WORK ITEM
Copy every line below precisely as it appears.

--------------------------------

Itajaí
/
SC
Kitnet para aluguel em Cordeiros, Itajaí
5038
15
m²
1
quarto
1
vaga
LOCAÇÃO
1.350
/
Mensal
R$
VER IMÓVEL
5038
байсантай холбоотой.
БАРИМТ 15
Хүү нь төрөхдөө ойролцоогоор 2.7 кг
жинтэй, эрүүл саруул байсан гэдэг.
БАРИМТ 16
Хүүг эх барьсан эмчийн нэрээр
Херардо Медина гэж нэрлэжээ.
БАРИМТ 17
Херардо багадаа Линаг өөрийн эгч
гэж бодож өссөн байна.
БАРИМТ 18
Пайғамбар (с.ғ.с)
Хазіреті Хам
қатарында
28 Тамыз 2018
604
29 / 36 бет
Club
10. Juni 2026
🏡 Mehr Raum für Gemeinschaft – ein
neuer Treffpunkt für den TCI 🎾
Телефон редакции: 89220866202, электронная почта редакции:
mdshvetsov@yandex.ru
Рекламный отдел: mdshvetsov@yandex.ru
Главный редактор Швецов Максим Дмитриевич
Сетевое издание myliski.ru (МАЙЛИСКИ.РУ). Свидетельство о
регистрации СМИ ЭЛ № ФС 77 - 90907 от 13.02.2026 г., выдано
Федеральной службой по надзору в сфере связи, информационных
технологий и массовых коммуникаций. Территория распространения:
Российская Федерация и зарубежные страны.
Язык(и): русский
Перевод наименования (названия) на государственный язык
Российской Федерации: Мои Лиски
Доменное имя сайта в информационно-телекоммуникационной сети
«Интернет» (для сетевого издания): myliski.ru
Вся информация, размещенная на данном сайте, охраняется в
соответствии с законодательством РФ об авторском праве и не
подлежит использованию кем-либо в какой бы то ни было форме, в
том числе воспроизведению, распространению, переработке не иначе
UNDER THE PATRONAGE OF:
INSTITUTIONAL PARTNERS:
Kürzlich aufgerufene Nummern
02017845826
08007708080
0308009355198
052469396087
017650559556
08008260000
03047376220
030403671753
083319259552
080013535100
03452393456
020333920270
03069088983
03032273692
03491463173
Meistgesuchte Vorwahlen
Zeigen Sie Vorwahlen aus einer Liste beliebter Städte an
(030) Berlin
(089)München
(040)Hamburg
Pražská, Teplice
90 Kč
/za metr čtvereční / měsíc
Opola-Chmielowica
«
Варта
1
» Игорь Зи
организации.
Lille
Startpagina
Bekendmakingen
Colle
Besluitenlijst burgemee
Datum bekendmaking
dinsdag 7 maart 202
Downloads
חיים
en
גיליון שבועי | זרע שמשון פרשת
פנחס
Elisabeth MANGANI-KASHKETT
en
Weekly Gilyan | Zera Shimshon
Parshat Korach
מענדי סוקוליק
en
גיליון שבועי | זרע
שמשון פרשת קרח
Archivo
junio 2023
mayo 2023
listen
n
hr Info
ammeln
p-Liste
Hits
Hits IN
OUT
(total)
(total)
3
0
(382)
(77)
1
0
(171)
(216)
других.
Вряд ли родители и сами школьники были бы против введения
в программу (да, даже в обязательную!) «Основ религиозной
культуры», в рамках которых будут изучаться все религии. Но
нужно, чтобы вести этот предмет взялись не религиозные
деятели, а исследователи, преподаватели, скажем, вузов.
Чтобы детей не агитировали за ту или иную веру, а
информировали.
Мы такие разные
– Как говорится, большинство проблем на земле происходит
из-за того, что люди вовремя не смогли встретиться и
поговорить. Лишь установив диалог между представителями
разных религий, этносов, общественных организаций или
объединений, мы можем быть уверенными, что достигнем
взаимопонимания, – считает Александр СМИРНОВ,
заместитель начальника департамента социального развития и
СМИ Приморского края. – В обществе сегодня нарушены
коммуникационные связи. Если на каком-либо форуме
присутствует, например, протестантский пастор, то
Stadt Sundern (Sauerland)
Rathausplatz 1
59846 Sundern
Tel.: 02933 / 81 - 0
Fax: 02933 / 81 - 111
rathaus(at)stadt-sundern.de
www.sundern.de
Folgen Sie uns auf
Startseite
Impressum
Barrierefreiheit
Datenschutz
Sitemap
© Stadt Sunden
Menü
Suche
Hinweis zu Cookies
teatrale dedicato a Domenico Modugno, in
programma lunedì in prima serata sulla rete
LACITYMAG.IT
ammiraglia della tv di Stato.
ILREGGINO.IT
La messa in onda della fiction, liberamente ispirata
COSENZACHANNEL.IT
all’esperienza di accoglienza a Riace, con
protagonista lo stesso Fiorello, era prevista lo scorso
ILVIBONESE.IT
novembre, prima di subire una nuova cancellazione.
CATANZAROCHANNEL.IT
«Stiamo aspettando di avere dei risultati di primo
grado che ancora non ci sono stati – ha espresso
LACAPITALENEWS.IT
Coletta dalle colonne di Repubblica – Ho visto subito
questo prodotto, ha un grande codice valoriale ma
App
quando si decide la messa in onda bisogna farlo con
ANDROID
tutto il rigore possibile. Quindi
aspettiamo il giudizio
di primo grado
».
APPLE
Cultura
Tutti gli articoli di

--------------------------------

WRITTEN SOLUTION
Itajaí
/
SC
Kitnet para aluguel em Cordeiros, Itajaí
5038
15
m²
1
quarto
1
vaga
LOCAÇÃO
1.350
/
Mensal
R$
VER IMÓVEL
5038
байсантай холбоотой.
БАРИМТ 15
Хүү нь төрөхдөө ойролцоогоор 2.7 кг
жинтэй, эрүүл саруул байсан гэдэг.
БАРИМТ 16
Хүүг эх барьсан эмчийн нэрээр
Херардо Медина гэж нэрлэжээ.
БАРИМТ 17
Херардо багадаа Линаг өөрийн эгч
гэж бодож өссөн байна.
БАРИМТ 18
Пайғамбар (с.ғ.с)
Хазіреті Хам
қатарында
28 Тамыз 2018
604
29 / 36 бет
Club
10. Juni 2026
🏡 Mehr Raum für Gemeinschaft – ein
neuer Treffpunkt für den TCI 🎾
Телефон редакции: 89220866202, электронная почта редакции:
mdshvetsov@yandex.ru
Рекламный отдел: mdshvetsov@yandex.ru
Главный редактор Швецов Максим Дмитриевич
Сетевое издание myliski.ru (МАЙЛИСКИ.РУ). Свидетельство о
регистрации СМИ ЭЛ № ФС 77 - 90907 от 13.02.2026 г., выдано
Федеральной службой по надзору в сфере связи, информационных
технологий и массовых коммуникаций. Территория распространения:
Российская Федерация и зарубежные страны.
Язык(и): русский
Перевод наименования (названия) на государственный язык
Российской Федерации: Мои Лиски
Доменное имя сайта в информационно-телекоммуникационной сети
«Интернет» (для сетевого издания): myliski.ru
Вся информация, размещенная на данном сайте, охраняется в
соответствии с законодательством РФ об авторском праве и не
подлежит использованию кем-либо в какой бы то ни было форме, в
том числе воспроизведению, распространению, переработке не иначе
UNDER THE PATRONAGE OF:
INSTITUTIONAL PARTNERS:
Kürzlich aufgerufene Nummern
02017845826
08007708080
0308009355198
052469396087
017650559556
08008260000
03047376220
030403671753
083319259552
080013535100
03452393456
020333920270
03069088983
03032273692
03491463173
Meistgesuchte Vorwahlen
Zeigen Sie Vorwahlen aus einer Liste beliebter Städte an
(030) Berlin
(089)München
(040)Hamburg
Pražská, Teplice
90 Kč
/za metr čtvereční / měsíc
Opola-Chmielowica
«
Варта
1
» Игорь Зи
организации.
Lille
Startpagina
Bekendmakingen
Colle
Besluitenlijst burgemee
Datum bekendmaking
dinsdag 7 maart 202
Downloads
חיים
en
גיליון שבועי | זרע שמשון פרשת
פנחס
Elisabeth MANGANI-KASHKETT
en
Weekly Gilyan | Zera Shimshon
Parshat Korach
מענדי סוקוליק
en
גיליון שבועי | זרע
שמשון פרשת קרח
Archivo
junio 2023
mayo 2023
listen
n
hr Info
ammeln
p-Liste
Hits
Hits IN
OUT
(total)
(total)
3
0
(382)
(77)
1
0
(171)
(216)
других.
Вряд ли родители и сами школьники были бы против введения
в программу (да, даже в обязательную!) «Основ религиозной
культуры», в рамках которых будут изучаться все религии. Но
нужно, чтобы вести этот предмет взялись не религиозные
деятели, а исследователи, преподаватели, скажем, вузов.
Чтобы детей не агитировали за ту или иную веру, а
информировали.
Мы такие разные
– Как говорится, большинство проблем на земле происходит
из-за того, что люди вовремя не смогли встретиться и
поговорить. Лишь установив диалог между представителями
разных религий, этносов, общественных организаций или
объединений, мы можем быть уверенными, что достигнем
взаимопонимания, – считает Александр СМИРНОВ,
заместитель начальника департамента социального развития и
СМИ Приморского края. – В обществе сегодня нарушены
коммуникационные связи. Если на каком-либо форуме
присутствует, например, протестантский пастор, то
Stadt Sundern (Sauerland)
Rathausplatz 1
59846 Sundern
Tel.: 02933 / 81 - 0
Fax: 02933 / 81 - 111
rathaus(at)stadt-sundern.de
www.sundern.de
Folgen Sie uns auf
Startseite
Impressum
Barrierefreiheit
Datenschutz
Sitemap
© Stadt Sunden
Menü
Suche
Hinweis zu Cookies
teatrale dedicato a Domenico Modugno, in
programma lunedì in prima serata sulla rete
LACITYMAG.IT
ammiraglia della tv di Stato.
ILREGGINO.IT
La messa in onda della fiction, liberamente ispirata
COSENZACHANNEL.IT
all’esperienza di accoglienza a Riace, con
protagonista lo stesso Fiorello, era prevista lo scorso
ILVIBONESE.IT
novembre, prima di subire una nuova cancellazione.
CATANZAROCHANNEL.IT
«Stiamo aspettando di avere dei risultati di primo
grado che ancora non ci sono stati – ha espresso
LACAPITALENEWS.IT
Coletta dalle colonne di Repubblica – Ho visto subito
questo prodotto, ha un grande codice valoriale ma
App
quando si decide la messa in onda bisogna farlo con
ANDROID
tutto il rigore possibile. Quindi
aspettiamo il giudizio
di primo grado
».
APPLE
Cultura
Tutti gli articoli di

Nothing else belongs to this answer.